▶ Görev Yönergeleri
A – Sayfa metnine dayanarak aşağıdaki soruları yanıtlayın.
(i) Eurodac veritabanıyla ilgili öneri, insan hakları gruplarınca hangi gerekçeyle eleştirilmişti?
(ii) Donald Tusk, mültecilerin kabul merkezlerinde ne kadar süre tutulmasını önermişti?
(iii) Johansson'un duvar örmelerini anlaşılabilir bulduğu ülkeler arasında hangileri sayılıyor?
B – Sayfa metninde "AB, eleştirilerin odağı" sözlerini içeren yerden başlayıp "olabileceğinden dolayı eleştirilmişti." sözlerinden sonra biten bölümü hiçbir değişiklik yapmadan yazın.

▶ Sayfa Metni
AB, eleştirilerin odağı olan ‘güvenlik taraması’ önerisini Afganlar için raftan indiriyor

Ylva Johansson | AFP

HABER | ERSAN AY, BRÜKSEL TR724

Avrupa Birliği (AB) İçişleri Komiseri Ylva Johansson, AB’nin olası bir güvenlik probleminin önüne geçmek için Afgan mültecileri izlemesi ve sınırlarda güvenlik taraması istedi.

Avrupa Komisyonu geçen yıl, Eurodac adlı göç veritabanını kullanarak Avrupa’ya gelen her sığınmacı için zorunlu kayıt ve tarama yapılmasını önermiş, bu öneri insan hakları gruplarınca sığınmacıların toplu bir şekilde gözetim altına alınmasına sebep olabileceğinden dolayı eleştirilmişti.

AB 2015 yılında tarihinin en büyük mülteci kriziyle karşılaştığında dönemin Avrupa Konseyi başkanı Donald Tusk, mültecilerin AB için güvenlik tehdidi oluşturup oluşturmadıklarını izlemek için 18 ay boyunca kabul merkezlerinde tutulmasını önermişti.

Ylva Johansson bu konuyu tekrar gündeme getirdi, ancak güvenlik taramasının nasıl yapılabileceği hakkında detay vermedi.

AB, sınırlarını duvarlarla mı koruyacak?

Johansson daha önce de Litvanya, Polonya ve Yunanistan gibi ülkelerin AB ve kendi ülke sınırlarını korumak için duvar örmelerinin anlaşılabilir olduğunu ifade etmişti. 2015’teki krizde Macaristan Başbakanı Victor Orban’ın çözüm olarak ülke sınırlarına duvar örmesi AB içinde popülist bir yaklaşım olması ve mülteci probleminin çözümünün bir parçası olmadığı gerekçesiyle tepkiyle karşılanmıştı. Fakat bugün başta Yunanistan olmak üzere sınırlara duvar örerek gelebilecek mültecilere engel olmaya çalışan ülkelerin bu politikalarının normalleştirilmesi ve bazen övülmesi AB içinde mülteci krizinin 6 yıllık süreç sonunda nasıl farklı ele alındığını da gösteriyor.

▶ Çıkarılan Malzeme
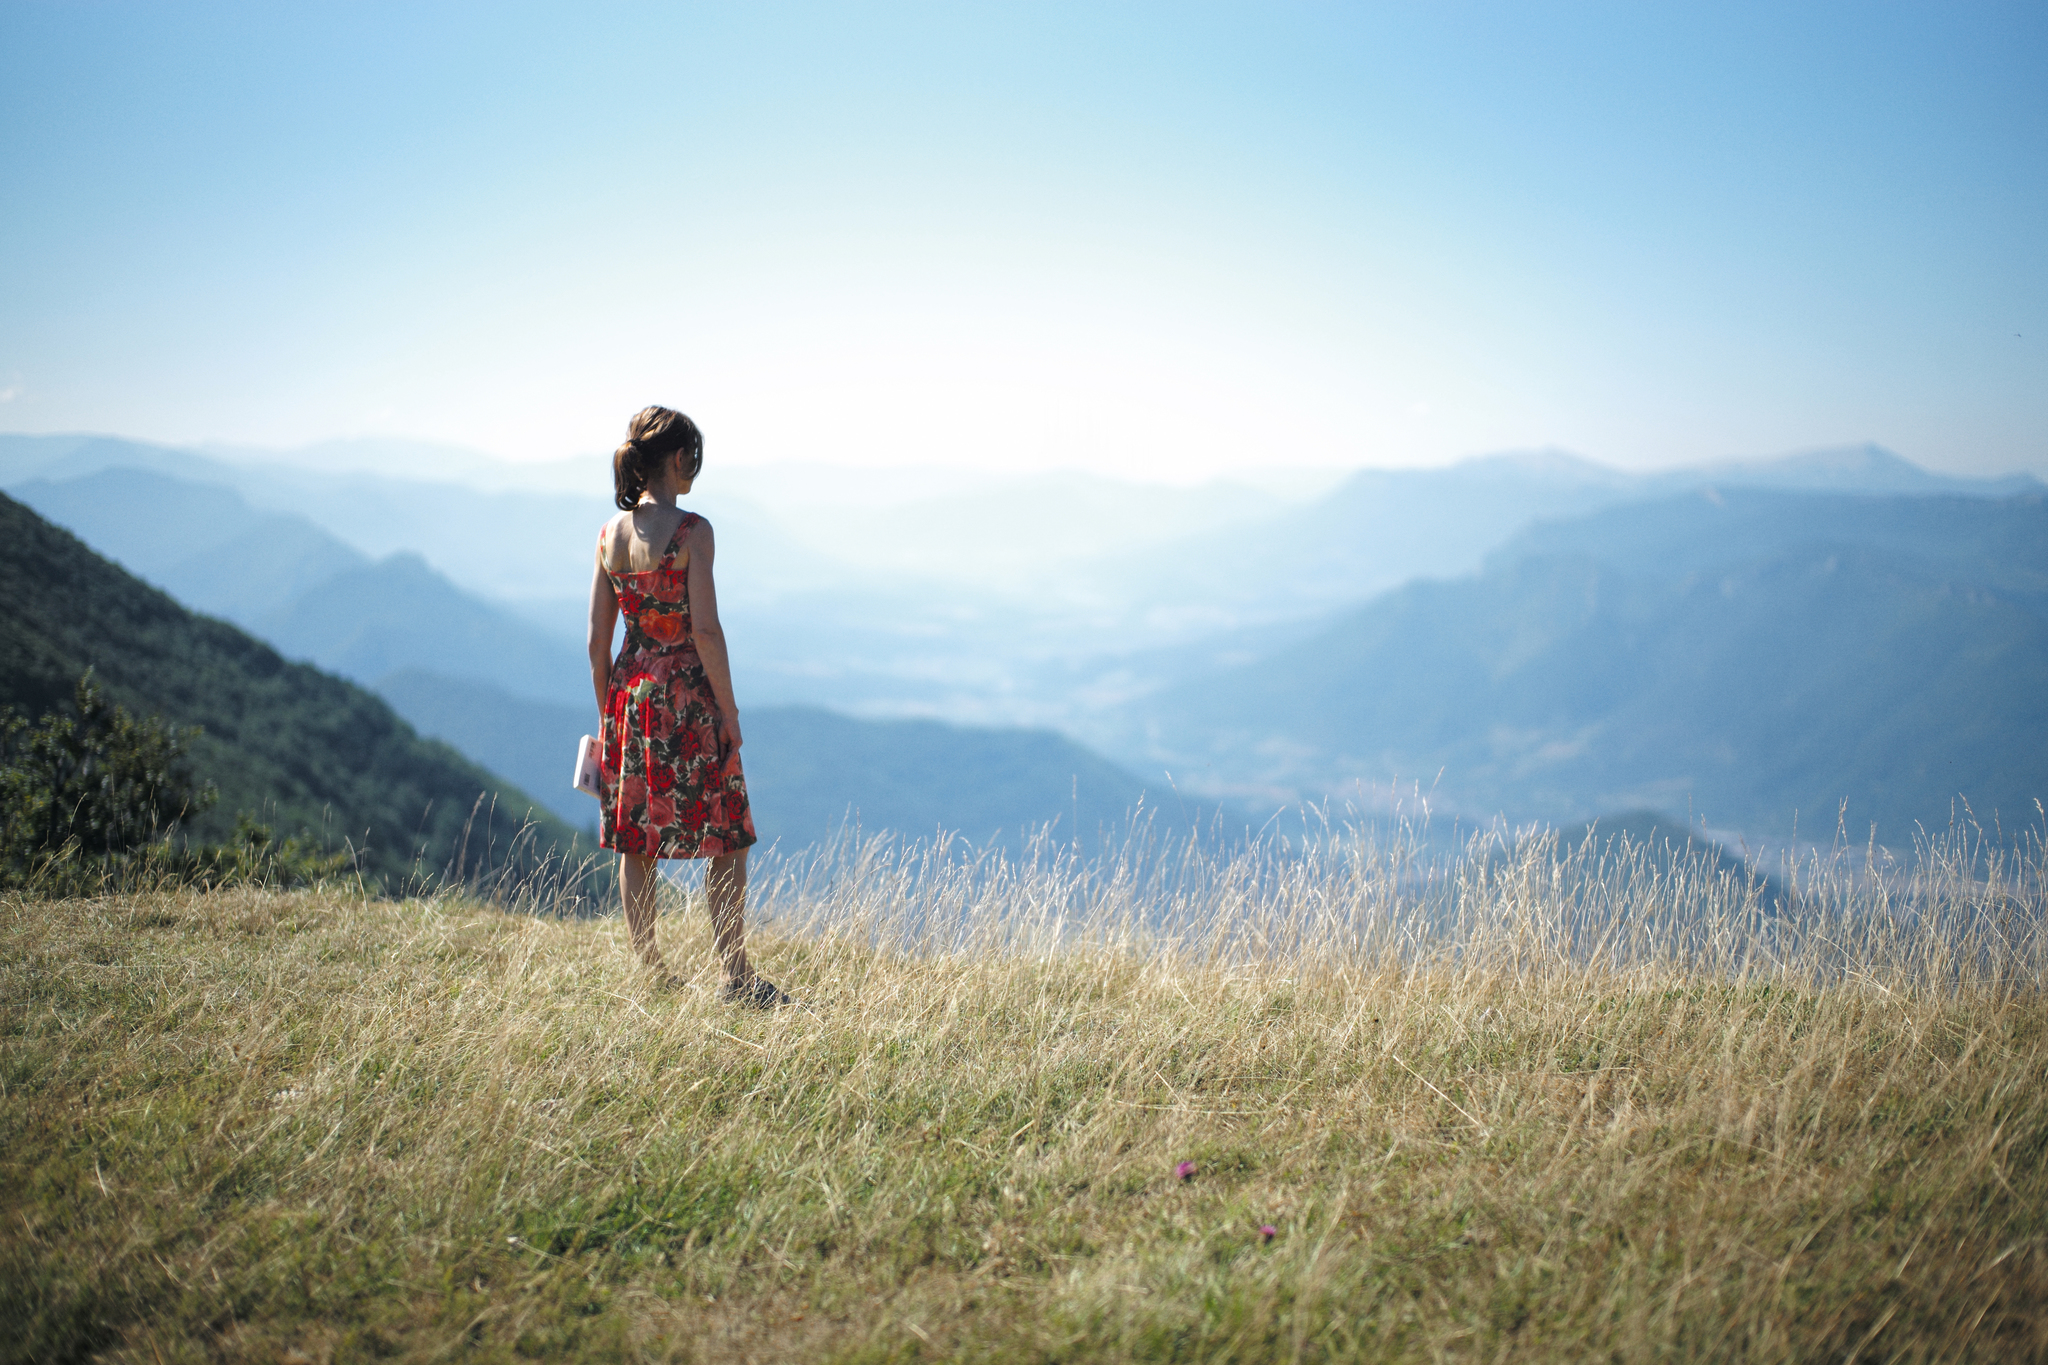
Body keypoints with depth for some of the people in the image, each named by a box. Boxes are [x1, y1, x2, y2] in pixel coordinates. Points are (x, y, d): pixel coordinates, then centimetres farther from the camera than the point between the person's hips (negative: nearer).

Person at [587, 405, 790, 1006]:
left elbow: (597, 640, 6)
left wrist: (606, 714, 14)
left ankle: (652, 976, 18)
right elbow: (705, 630, -17)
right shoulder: (691, 530, -13)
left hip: (629, 693, 6)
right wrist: (729, 710, -9)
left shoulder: (610, 533, 4)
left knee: (635, 843, 12)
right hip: (687, 694, -6)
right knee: (727, 841, 5)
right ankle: (736, 976, 4)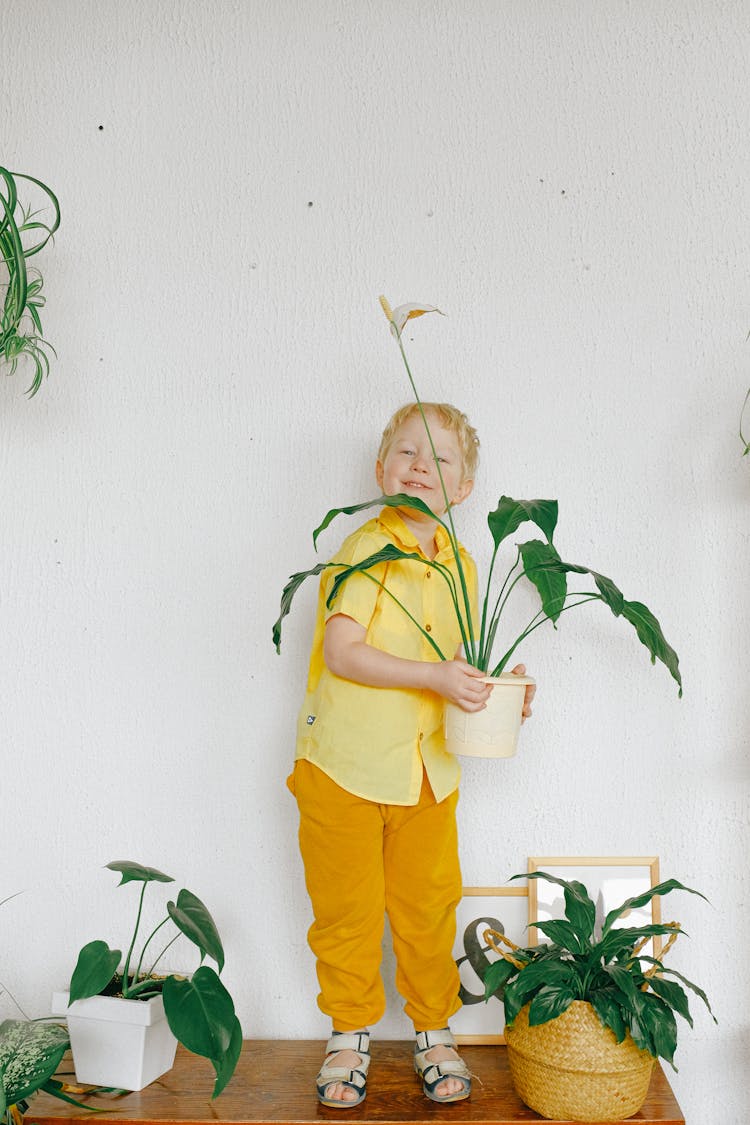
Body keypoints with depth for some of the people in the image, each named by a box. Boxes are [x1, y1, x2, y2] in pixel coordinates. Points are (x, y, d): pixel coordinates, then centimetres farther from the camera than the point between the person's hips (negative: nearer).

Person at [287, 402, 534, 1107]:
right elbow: (341, 653, -21)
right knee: (347, 910, 8)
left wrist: (493, 684, 0)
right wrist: (434, 677, -26)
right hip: (344, 766, -5)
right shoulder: (365, 549, -13)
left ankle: (434, 1033, 32)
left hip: (427, 771, 5)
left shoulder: (460, 565, 7)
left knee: (428, 907, 12)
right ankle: (350, 1034, 29)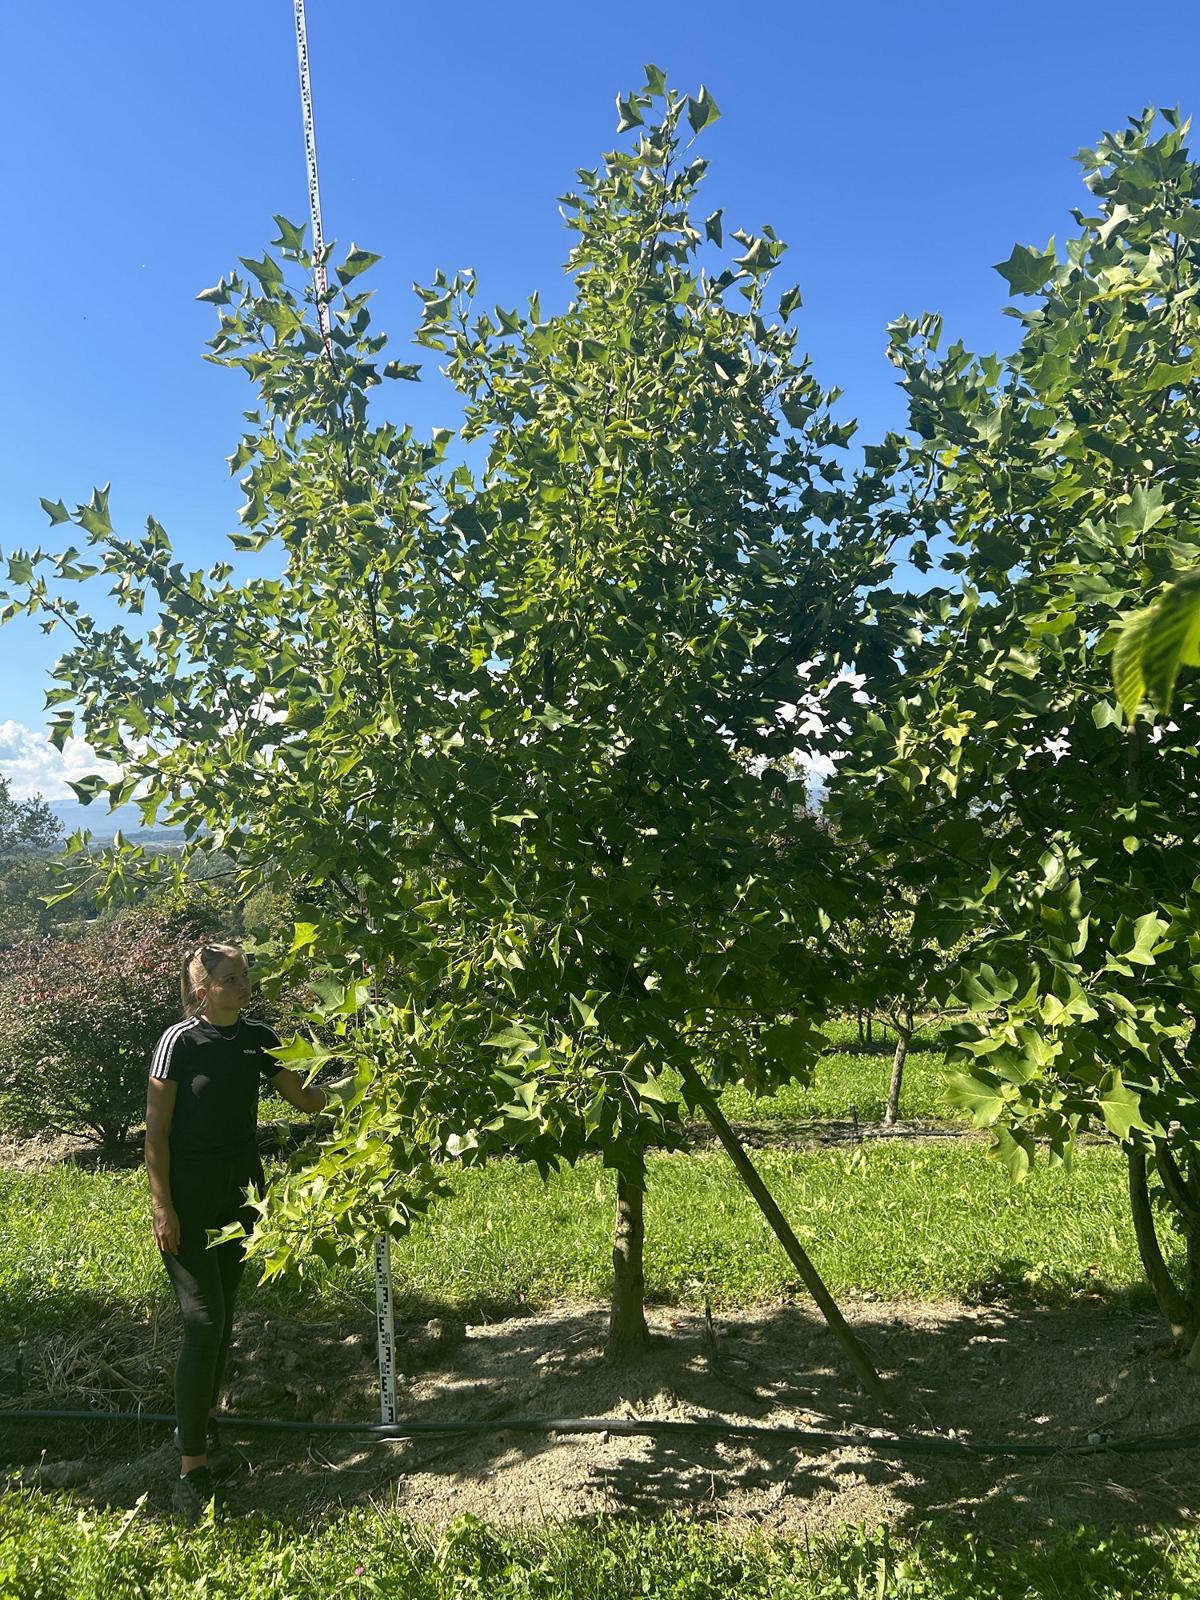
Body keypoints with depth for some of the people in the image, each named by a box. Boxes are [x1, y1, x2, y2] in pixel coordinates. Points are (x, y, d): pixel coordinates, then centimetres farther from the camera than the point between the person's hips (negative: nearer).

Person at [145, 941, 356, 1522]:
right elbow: (156, 1130, -12)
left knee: (224, 1312, 15)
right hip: (188, 1200, -5)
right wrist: (162, 1207, -15)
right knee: (204, 1319, -9)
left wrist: (352, 1082, -12)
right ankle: (192, 1466, 0)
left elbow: (304, 1098, 5)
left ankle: (200, 1419, 34)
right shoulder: (180, 1040, -15)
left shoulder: (258, 1037, 0)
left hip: (239, 1195, 6)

▶ Görevlere Göre Çözümler
A –
(i) Sığınmacıların toplu bir şekilde gözetim altına alınmasına sebep olabileceği gerekçesiyle.
(ii) 18 ay boyunca.
(iii) Litvanya, Polonya ve Yunanistan.

B –
AB, eleştirilerin odağı olan ‘güvenlik taraması’ önerisini Afganlar için raftan indiriyor

Ylva Johansson | AFP

HABER | ERSAN AY, BRÜKSEL TR724

Avrupa Birliği (AB) İçişleri Komiseri Ylva Johansson, AB’nin olası bir güvenlik probleminin önüne geçmek için Afgan mültecileri izlemesi ve sınırlarda güvenlik taraması istedi.

Avrupa Komisyonu geçen yıl, Eurodac adlı göç veritabanını kullanarak Avrupa’ya gelen her sığınmacı için zorunlu kayıt ve tarama yapılmasını önermiş, bu öneri insan hakları gruplarınca sığınmacıların toplu bir şekilde gözetim altına alınmasına sebep olabileceğinden dolayı eleştirilmişti.